Material shown ::

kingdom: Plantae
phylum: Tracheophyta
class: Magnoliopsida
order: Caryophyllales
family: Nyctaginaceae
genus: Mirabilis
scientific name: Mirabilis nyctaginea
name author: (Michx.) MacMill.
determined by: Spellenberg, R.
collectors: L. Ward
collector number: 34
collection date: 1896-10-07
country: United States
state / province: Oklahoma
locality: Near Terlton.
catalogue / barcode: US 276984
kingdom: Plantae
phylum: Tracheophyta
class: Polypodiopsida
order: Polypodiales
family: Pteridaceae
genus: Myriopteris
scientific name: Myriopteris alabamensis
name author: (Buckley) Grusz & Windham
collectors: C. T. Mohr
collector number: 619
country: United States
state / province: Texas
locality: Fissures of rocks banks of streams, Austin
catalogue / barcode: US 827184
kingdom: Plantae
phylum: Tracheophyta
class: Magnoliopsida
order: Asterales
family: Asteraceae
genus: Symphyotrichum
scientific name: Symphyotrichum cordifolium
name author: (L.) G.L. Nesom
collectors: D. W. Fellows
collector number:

What is expected ::
Repeat the part of the items that opens with the start of the items and closes with the line containing "state / province: Texas", exactly as it appears.

Response to the exercise ::
kingdom: Plantae
phylum: Tracheophyta
class: Magnoliopsida
order: Caryophyllales
family: Nyctaginaceae
genus: Mirabilis
scientific name: Mirabilis nyctaginea
name author: (Michx.) MacMill.
determined by: Spellenberg, R.
collectors: L. Ward
collector number: 34
collection date: 1896-10-07
country: United States
state / province: Oklahoma
locality: Near Terlton.
catalogue / barcode: US 276984
kingdom: Plantae
phylum: Tracheophyta
class: Polypodiopsida
order: Polypodiales
family: Pteridaceae
genus: Myriopteris
scientific name: Myriopteris alabamensis
name author: (Buckley) Grusz & Windham
collectors: C. T. Mohr
collector number: 619
country: United States
state / province: Texas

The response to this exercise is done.